By Katelyn Murphy and Summer Evans
Baltimore Watchdog Staff Writers
The Baltimore County Council will consider a bill next Thursday that would remove the requirement that lifeguards be on duty for guests to swim at privately owned hotel and motel pools.
Baltimore County is one of only two counties in the state of Maryland that still require lifeguards at hotel pools. The other county, Montgomery County, introduced legislation on Tuesday that would get rid of this requirement.
Bill 22-17, which is sponsored by Councilwoman Cathy Bevins of the Sixth District, would only affect hotel and motel pools, and would not affect pools for campgrounds, condominiums, apartments, or privately owned swim clubs. It also would not affect hotel pools with a diving board or slide.
There were around 80 people at the council’s work session on Tuesday, including business members from the hotel and tourism industry, as well as concerned community members urging the council not to pass the bill for safety reasons.
Stephanie Becker, a mother and local resident, said she has seen first-hand what can happen in swimming pools if there aren’t trained professionals like lifeguards monitoring the area and the swimmers.
In July of 2006, her son began to drown at a community pool when he was 15 years old. She said she believes her son would not be alive today had a lifeguard not been present when her son began to drown.

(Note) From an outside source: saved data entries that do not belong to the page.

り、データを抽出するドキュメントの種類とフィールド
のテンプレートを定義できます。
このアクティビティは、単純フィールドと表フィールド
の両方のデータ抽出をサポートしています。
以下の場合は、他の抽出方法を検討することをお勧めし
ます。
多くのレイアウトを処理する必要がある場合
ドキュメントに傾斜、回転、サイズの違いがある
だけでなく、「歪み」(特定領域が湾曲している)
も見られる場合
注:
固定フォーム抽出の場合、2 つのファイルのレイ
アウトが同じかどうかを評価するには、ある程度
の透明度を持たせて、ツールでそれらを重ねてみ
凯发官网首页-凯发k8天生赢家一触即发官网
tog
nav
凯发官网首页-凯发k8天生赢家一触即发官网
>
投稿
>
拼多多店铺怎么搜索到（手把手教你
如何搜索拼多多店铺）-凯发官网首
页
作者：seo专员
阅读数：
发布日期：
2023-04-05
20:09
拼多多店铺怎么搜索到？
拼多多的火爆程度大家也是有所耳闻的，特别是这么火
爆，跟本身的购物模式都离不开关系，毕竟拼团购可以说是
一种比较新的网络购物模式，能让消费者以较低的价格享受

“My son James was an athlete and a swimmer on the team at Archbishop Curley,” Becker said. “He was in the water for five minutes before he began to drown. He suffered from a traumatic brain injury and can no longer walk or talk. If it weren’t for the lifeguard there to pull him out of the water, I would have lost my son completely.”

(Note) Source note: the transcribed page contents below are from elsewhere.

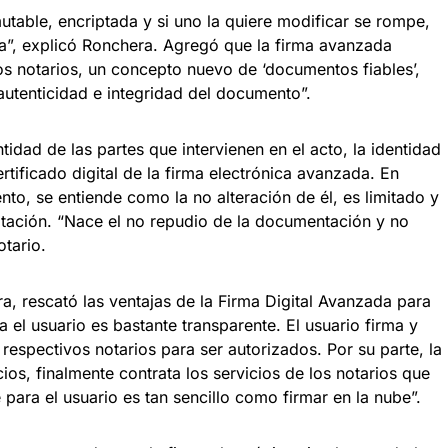
utable, encriptada y si uno la quiere modificar se rompe,
ca”, explicó Ronchera. Agregó que la firma avanzada
os notarios, un concepto nuevo de ‘documentos fiables’,
 autenticidad e integridad del documento”.
ntidad de las partes que intervienen en el acto, la identidad
ertificado digital de la firma electrónica avanzada. En
nto, se entiende como la no alteración de él, es limitado y
ptación. “Nace el no repudio de la documentación y no
otario.
 rescató las ventajas de la Firma Digital Avanzada para
 el usuario es bastante transparente. El usuario firma y
respectivos notarios para ser autorizados. Por su parte, la
ios, finalmente contrata los servicios de los notarios que
ara el usuario es tan sencillo como firmar en la nube”.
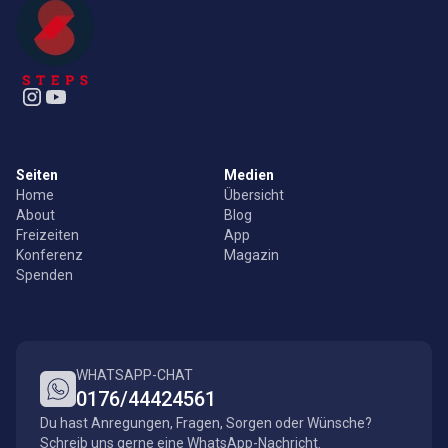
Seiten
Medien
Home
Übersicht
About
Blog
Freizeiten
App
Konferenz
Magazin
Spenden
WHATSAPP-CHAT
0176/44424561
Du hast Anregungen, Fragen, Sorgen oder Wünsche?
Schreib uns gerne eine WhatsApp-Nachricht.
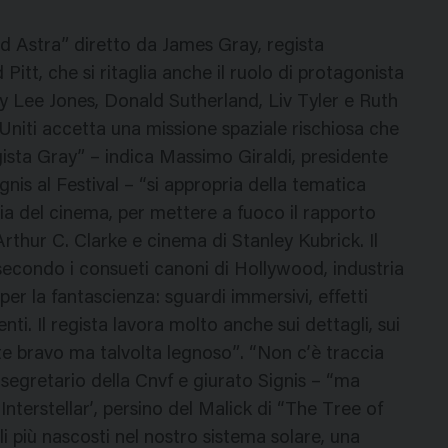
“Ad Astra” diretto da James Gray, regista
tt, che si ritaglia anche il ruolo di protagonista
y Lee Jones, Donald Sutherland, Liv Tyler e Ruth
niti accetta una missione spaziale rischiosa che
egista Gray” – indica Massimo Giraldi, presidente
nis al Festival – “si appropria della tematica
ria del cinema, per mettere a fuoco il rapporto
Arthur C. Clarke e cinema di Stanley Kubrick. Il
secondo i consueti canoni di Hollywood, industria
er la fantascienza: sguardi immersivi, effetti
nti. Il regista lavora molto anche sui dettagli, sui
nte bravo ma talvolta legnoso”. “Non c’è traccia
 segretario della Cnvf e giurato Signis – “ma
Interstellar’, persino del Malick di “The Tree of
oli più nascosti nel nostro sistema solare, una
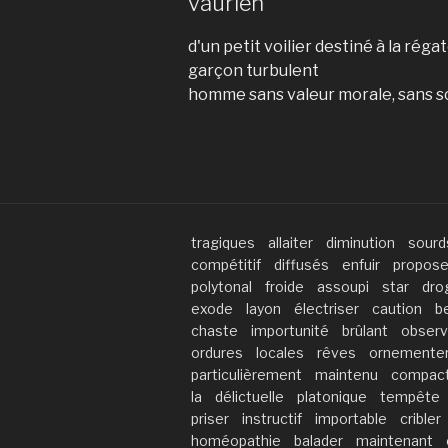
vaurien
d'un petit voilier destiné à la rég
garçon turbulent
homme sans valeur morale, sans s
tragiques
allaiter
diminution
sourd
compétitif
diffusés
enfuir
propose
polytonal
froide
assoupi
star
dro
exode
layon
électriser
caution
b
chaste
importunité
brûlant
observ
ordures
locales
rêves
ornemente
particulièrement
maintenu
compac
la
délictuelle
platonique
tempête
priser
instructif
importable
cribler
homéopathie
balader
maintenant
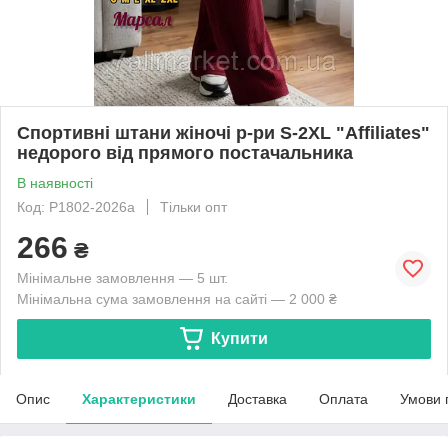
Спортивні штани жіночі р-ри S-2XL "Affiliates"
недорого від прямого постачальника
В наявності
Код: P1802-2026a
Тільки опт
266
₴
Мінімальне замовлення — 5 шт.
Мінімальна сума замовлення на сайті — 2 000 ₴
Купити
Опис
Характеристики
Доставка
Оплата
Умови 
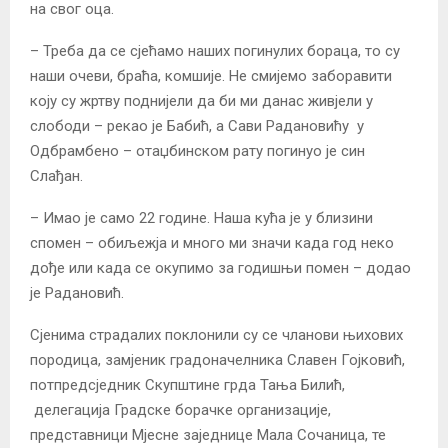
на свог оца.
– Треба да се сјећамо наших погинулих бораца, то су
наши очеви, браћа, комшије. Не смијемо заборавити
коју су жртву поднијели да би ми данас живјели у
слободи – рекао је Бабић, а Сави Радановићу у
Одбрамбено – отаџбинском рату погинуо је син
Слађан.
– Имао је само 22 године. Наша кућа је у близини
спомен – обиљежја и много ми значи када год неко
дође или када се окупимо за годишњи помен – додао
је Радановић.
Сјенима страдалих поклонили су се чланови њихових
породица, замјеник градоначелника Славен Гојковић,
потпредсједник Скупштине грда Тања Билић,
делегација Градске борачке организације,
представници Мјесне заједнице Мала Сочаница, те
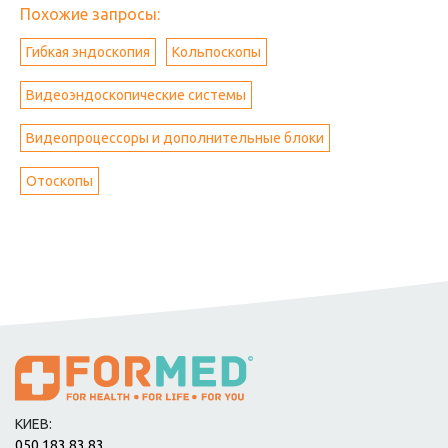
Похожие запросы:
Гибкая эндоскопия
Кольпоскопы
Видеоэндоскопические системы
Видеопроцессоры и дополнительные блоки
Отоскопы
КИЕВ:
050 183 83 83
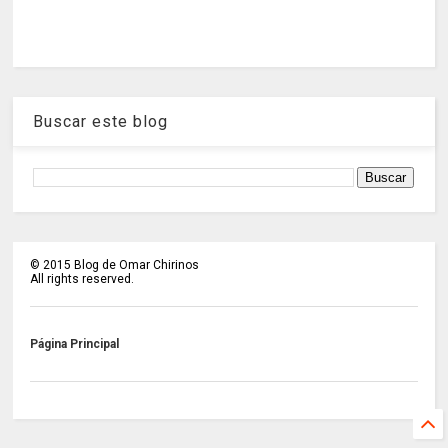
Buscar este blog
©
2015
Blog de Omar Chirinos
All rights reserved.
Página Principal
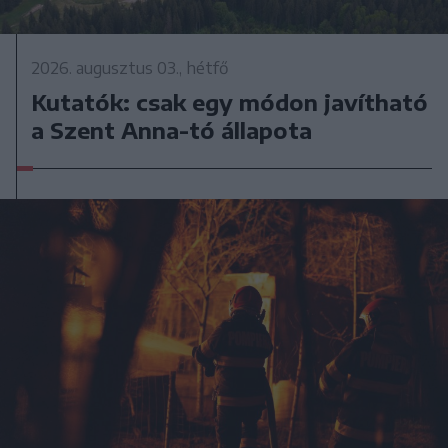
2026. augusztus 03., hétfő
Kutatók: csak egy módon javítható
a Szent Anna-tó állapota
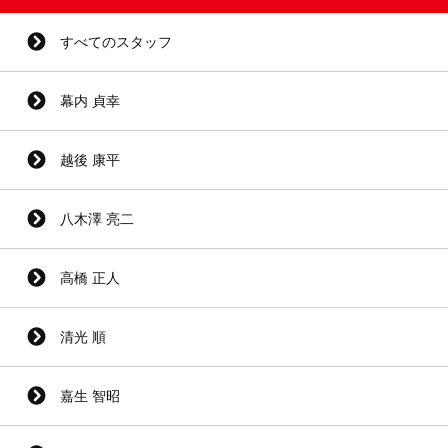
すべてのスタッフ
幕内 貞幸
越後 康平
八木澤 亮二
高橋 正人
清光 順
嘉生 智昭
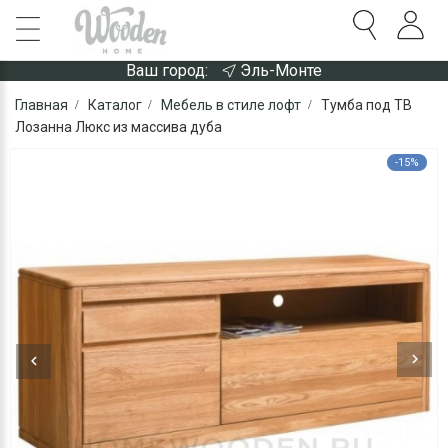
Ваш город:
Эль-Монте
Главная
Каталог
Мебель в стиле лофт
Тумба под ТВ
Лозанна Люкс из массива дуба
-15%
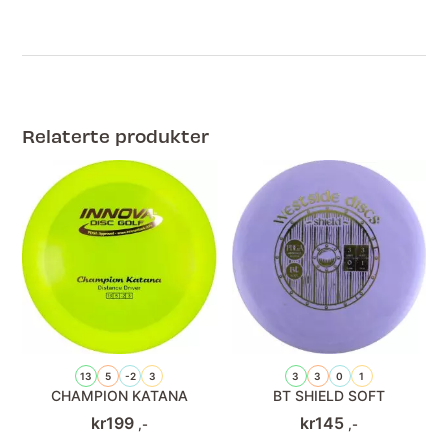
Relaterte produkter
13
5
-2
3
3
3
0
1
CHAMPION KATANA
BT SHIELD SOFT
kr
199
kr
145
,-
,-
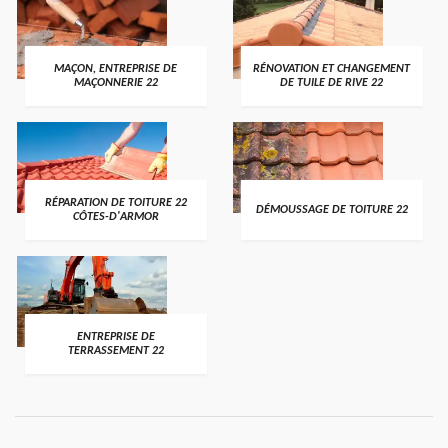
MAÇON, ENTREPRISE DE
RÉNOVATION ET CHANGEMENT
MAÇONNERIE 22
DE TUILE DE RIVE 22
RÉPARATION DE TOITURE 22
DÉMOUSSAGE DE TOITURE 22
CÔTES-D'ARMOR
ENTREPRISE DE
TERRASSEMENT 22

Since the accident involving her son, Becker has been dedicated to making sure this doesn’t happen to any other child or family. She has since advocated for trained lifeguards and staff that can excel in the use of CPR and AED equipment. She believes that if hotels and motels want to offer the amenity of a pool, they must also offer the life saving protections that come along with it.
“It’s more important to look at the safety of all guests than the cost of one lifeguard,” Becker said. “The lives they save could be yours or a loved ones.”
Members of the hotel and tourism industry were also at the work session to support the bill.
Amy Rohrer, the president and CEO of the Maryland Hotel and Lodging Association, said the current legislation is hurting Baltimore County and discourages tourists from wanting to stay in Baltimore County hotels due to the outdated pool rules.
“This current legislation greatly hurts Baltimore County’s tourism and economy and discourages people from wanting to stay here,” Rohrer said. “The new bill would allow guests of hotels to make the decision for themselves whether or not they want to allow their children to swim without a lifeguard present. Hotels cannot predict when they are going to be at the busiest swimming times, so many times lifeguards will sit there for hours on end with no swimmers in the pool.”
Rohrer also said that if the new bill is passed, hotels will be able to better accommodate their guests and have a lifeguard present when there are large numbers of families with children staying in their hotel.
“When hotels are expecting large groups or a high number of guests that are families with children, they almost always ensure that there is a lifeguard on duty and staff working who are CPR and AED certified,” Rohrer said. “Hotels want their guests to be safe and are prepared to keep them safe, but they also want their guests to enjoy their stay and have the best experience possible. That can’t happen if guests were promised a swimming pool online but are denied access to it when they arrive because there is no lifeguard available.”
Bevins said during the meeting that the intent of the bill is to allow people to be able to make the decision for themselves whether they want their children to swim without a lifeguard present. She said paying customers should have the right to enter the pool and not be barred from doing so because of current legislation.
County Councilman Julian Jones Jr. said that he had mixed feelings about the bill, but was leaning towards supporting it.
“I appreciate and respect safety, but I can’t help but think of the times when I take my family to hotel pools, and as parents it’s our decision on whether or not we allow our children to swim, and it is our responsibility to watch our children and protect them,” Jones said. “At the same time, I’m not here to put every lifeguard in Baltimore County out of business.”
If the council passes Bill 22-17 next week, there will be a mandated increase in signage around hotel and motel pools, saying that there is not a lifeguard present and visitors must swim at their own risk, along with signs stating that no person under the age of 18 may be in the pool area without an adult present.